From mboxrd@z Thu Jan  1 00:00:00 1970
From: Dave Hansen <dave.hansen@linux.intel.com>
Subject: Re: [RFC PATCH v2 16/27] mm: Modify can_follow_write_pte/pmd for
 shadow stack
Date: Wed, 18 Jul 2018 17:06:33 -0700
Message-ID: <f4c90626-51d8-5551-5b77-baaff81f16bb@linux.intel.com>
References: <20180710222639.8241-1-yu-cheng.yu@intel.com>
 <20180710222639.8241-17-yu-cheng.yu@intel.com>
 <de510df6-7ea9-edc6-9c49-2f80f16472b4@linux.intel.com>
 <1531328731.15351.3.camel@intel.com>
 <45a85b01-e005-8cb6-af96-b23ce9b5fca7@linux.intel.com>
 <1531868610.3541.21.camel@intel.com>
 <fa9db8c5-41c8-05e9-ad8d-dc6aaf11cb04@linux.intel.com>
 <1531944882.10738.1.camel@intel.com>
 <3f158401-f0b6-7bf7-48ab-2958354b28ad@linux.intel.com>
 <1531955428.12385.30.camel@intel.com>
Mime-Version: 1.0
Content-Type: text/plain; charset=utf-8
Content-Transfer-Encoding: 8bit
Return-path: <linux-kernel-owner@vger.kernel.org>
In-Reply-To: <1531955428.12385.30.camel@intel.com>
Content-Language: en-US
Sender: linux-kernel-owner@vger.kernel.org
To: Yu-cheng Yu <yu-cheng.yu@intel.com>, x86@kernel.org, "H. Peter Anvin" <hpa@zytor.com>, Thomas Gleixner <tglx@linutronix.de>, Ingo Molnar <mingo@redhat.com>, linux-kernel@vger.kernel.org, linux-doc@vger.kernel.org, linux-mm@kvack.org, linux-arch@vger.kernel.org, linux-api@vger.kernel.org, Arnd Bergmann <arnd@arndb.de>, Andy Lutomirski <luto@amacapital.net>, Balbir Singh <bsingharora@gmail.com>, Cyrill Gorcunov <gorcunov@gmail.com>, Florian Weimer <fweimer@redhat.com>, "H.J. Lu" <hjl.tools@gmail.com>, Jann Horn <jannh@google.com>, Jonathan Corbet <corbet@lwn.net>, Kees Cook <keescook@chromiun.org>, Mike Kravetz <mike.kravetz@oracle.com>, Nadav Amit <nadav.amit@gmail.com>, Oleg Nesterov <oleg@redhat.com>, Pavel Machek <pavel@ucw.cz>, Peter Zijlstra <pet>
List-Id: linux-api@vger.kernel.org

>>> -static inline bool can_follow_write_pte(pte_t pte, unsigned int flags)
>>> +static inline bool can_follow_write(pte_t pte, unsigned int flags,
>>> +				    struct vm_area_struct *vma)
>>>  {
>>> -	return pte_write(pte) ||
>>> -		((flags & FOLL_FORCE) && (flags & FOLL_COW) && pte_dirty(pte));
>>> +	if (!is_shstk_mapping(vma->vm_flags)) {
>>> +		if (pte_write(pte))
>>> +			return true;
>> Let me see if I can say this another way.
>>
>> The bigger issue is that these patches change the semantics of
>> pte_write().  Before these patches, it meant that you *MUST* have this
>> bit set to write to the page controlled by the PTE.  Now, it means: you
>> can write if this bit is set *OR* the shadowstack bit combination is set.
> 
> Here, we only figure out (1) if the page is pointed by a writable PTE; or
> (2) if the page is pointed by a RO PTE (data or SHSTK) and it has been
> copied and it still exists.  We are not trying to
> determine if the
> SHSTK PTE is writable (we know it is not).
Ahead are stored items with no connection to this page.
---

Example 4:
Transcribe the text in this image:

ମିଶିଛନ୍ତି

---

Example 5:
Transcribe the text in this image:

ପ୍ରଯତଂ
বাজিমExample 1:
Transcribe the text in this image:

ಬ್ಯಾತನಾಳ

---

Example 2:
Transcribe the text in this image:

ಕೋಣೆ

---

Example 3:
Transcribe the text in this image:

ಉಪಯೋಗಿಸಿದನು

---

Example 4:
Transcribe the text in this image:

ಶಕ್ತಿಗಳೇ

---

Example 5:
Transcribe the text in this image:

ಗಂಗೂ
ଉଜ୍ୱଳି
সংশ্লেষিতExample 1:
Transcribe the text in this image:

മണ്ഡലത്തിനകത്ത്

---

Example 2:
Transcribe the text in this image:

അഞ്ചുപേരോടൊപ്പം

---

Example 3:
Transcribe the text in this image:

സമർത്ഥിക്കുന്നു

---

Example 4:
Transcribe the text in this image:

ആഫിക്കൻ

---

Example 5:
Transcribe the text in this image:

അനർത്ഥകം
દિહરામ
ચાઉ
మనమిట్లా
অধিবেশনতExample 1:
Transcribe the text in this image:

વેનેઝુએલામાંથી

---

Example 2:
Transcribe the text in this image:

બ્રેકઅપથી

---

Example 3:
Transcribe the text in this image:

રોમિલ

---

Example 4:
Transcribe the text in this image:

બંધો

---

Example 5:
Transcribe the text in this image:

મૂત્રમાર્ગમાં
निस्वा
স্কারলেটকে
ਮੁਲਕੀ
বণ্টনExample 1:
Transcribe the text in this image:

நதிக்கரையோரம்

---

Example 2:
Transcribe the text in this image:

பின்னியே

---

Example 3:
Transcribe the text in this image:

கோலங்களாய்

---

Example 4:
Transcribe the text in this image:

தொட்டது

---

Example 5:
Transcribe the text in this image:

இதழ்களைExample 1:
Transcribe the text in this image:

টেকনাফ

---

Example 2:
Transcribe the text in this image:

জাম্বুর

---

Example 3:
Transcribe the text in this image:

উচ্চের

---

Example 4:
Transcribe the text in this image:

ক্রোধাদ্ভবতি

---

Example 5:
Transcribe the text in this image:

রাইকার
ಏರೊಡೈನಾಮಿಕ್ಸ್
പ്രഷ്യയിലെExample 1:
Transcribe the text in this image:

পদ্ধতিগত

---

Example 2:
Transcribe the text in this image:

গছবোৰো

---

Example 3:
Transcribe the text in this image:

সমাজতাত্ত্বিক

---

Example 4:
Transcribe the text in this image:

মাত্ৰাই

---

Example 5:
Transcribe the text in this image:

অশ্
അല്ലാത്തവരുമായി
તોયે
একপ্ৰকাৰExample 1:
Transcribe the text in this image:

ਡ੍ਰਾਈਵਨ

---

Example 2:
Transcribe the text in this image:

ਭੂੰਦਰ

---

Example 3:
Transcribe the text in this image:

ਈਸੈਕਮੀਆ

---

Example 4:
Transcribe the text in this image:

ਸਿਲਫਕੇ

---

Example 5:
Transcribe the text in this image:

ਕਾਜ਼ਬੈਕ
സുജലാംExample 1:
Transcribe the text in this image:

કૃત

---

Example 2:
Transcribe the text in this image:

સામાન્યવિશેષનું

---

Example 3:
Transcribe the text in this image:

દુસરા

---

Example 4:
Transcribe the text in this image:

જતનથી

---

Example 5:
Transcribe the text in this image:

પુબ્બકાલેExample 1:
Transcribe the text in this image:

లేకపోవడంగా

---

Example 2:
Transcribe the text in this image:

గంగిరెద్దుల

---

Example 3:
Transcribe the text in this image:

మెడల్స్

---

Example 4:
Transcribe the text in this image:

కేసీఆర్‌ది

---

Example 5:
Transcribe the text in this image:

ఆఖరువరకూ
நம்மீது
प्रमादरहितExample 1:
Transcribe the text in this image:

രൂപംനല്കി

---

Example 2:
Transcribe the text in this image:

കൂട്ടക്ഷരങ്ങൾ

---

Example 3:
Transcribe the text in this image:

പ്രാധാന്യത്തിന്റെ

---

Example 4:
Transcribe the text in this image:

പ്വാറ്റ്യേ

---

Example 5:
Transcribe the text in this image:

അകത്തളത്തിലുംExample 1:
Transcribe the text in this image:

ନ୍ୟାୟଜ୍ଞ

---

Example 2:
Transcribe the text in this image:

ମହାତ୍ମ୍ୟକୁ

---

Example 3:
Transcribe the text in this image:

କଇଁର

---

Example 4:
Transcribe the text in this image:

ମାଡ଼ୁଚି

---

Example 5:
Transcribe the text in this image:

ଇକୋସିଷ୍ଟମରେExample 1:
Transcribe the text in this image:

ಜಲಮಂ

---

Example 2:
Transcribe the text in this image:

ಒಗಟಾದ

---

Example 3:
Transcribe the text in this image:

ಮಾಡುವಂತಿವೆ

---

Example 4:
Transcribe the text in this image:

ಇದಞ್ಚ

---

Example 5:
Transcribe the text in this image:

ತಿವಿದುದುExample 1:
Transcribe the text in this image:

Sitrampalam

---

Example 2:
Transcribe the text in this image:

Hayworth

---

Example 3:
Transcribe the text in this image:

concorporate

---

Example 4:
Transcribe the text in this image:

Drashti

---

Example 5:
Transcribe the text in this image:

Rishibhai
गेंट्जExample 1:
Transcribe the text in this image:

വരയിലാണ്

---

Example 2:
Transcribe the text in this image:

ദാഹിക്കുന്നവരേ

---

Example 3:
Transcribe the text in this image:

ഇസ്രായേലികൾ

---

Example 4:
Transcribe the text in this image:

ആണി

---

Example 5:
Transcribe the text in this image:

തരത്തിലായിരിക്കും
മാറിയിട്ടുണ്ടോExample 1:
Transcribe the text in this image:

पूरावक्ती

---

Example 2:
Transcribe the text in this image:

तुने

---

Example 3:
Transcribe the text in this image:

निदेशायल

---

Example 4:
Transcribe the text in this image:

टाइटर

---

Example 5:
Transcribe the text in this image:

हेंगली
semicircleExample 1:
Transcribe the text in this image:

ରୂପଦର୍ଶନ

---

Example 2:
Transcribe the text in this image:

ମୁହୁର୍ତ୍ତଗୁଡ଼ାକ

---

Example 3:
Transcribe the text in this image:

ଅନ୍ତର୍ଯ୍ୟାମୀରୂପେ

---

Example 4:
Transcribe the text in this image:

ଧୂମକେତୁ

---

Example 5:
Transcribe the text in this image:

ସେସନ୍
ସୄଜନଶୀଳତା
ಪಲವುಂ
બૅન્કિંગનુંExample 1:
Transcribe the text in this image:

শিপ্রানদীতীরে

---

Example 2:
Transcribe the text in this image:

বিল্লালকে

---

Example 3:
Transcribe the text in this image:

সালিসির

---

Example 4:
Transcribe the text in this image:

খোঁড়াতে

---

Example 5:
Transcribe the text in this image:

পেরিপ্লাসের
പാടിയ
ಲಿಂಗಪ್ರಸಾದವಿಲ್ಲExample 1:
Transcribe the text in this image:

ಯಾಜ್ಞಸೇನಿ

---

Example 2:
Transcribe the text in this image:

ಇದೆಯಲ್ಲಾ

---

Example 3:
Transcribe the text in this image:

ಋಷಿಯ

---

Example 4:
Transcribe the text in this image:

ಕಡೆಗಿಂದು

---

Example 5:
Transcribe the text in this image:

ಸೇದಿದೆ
Please think about the big picture.  I'm not just talking about this
patch, but about every use of pte_write() in the kernel.

>> That's the fundamental problem.  We need some code in the kernel that
>> logically represents the concept of "is this PTE a shadowstack PTE or a
>> PTE with the write bit set", and we will call that pte_write(), or maybe
>> pte_writable().
>>
>> You *have* to somehow rectify this situation.  We can absolutely no
>> leave pte_write() in its current, ambiguous state where it has no real
>> meaning or where it is used to mean _both_ things depending on context.
> 
> True, the processor can always write to a page through a shadow stack
> PTE, but it must do that with a CALL instruction.  Can we define a 
> write operation as: MOV r1, *(r2).  Then we don't have any doubt on
> pte_write() any more.

No, we can't just move the target. :)

You can define it this way, but then you also need to go to every spot
in the kernel that calls pte_write() (and _PAGE_RW in fact) and audit it
to ensure it means "mov ..." and not push.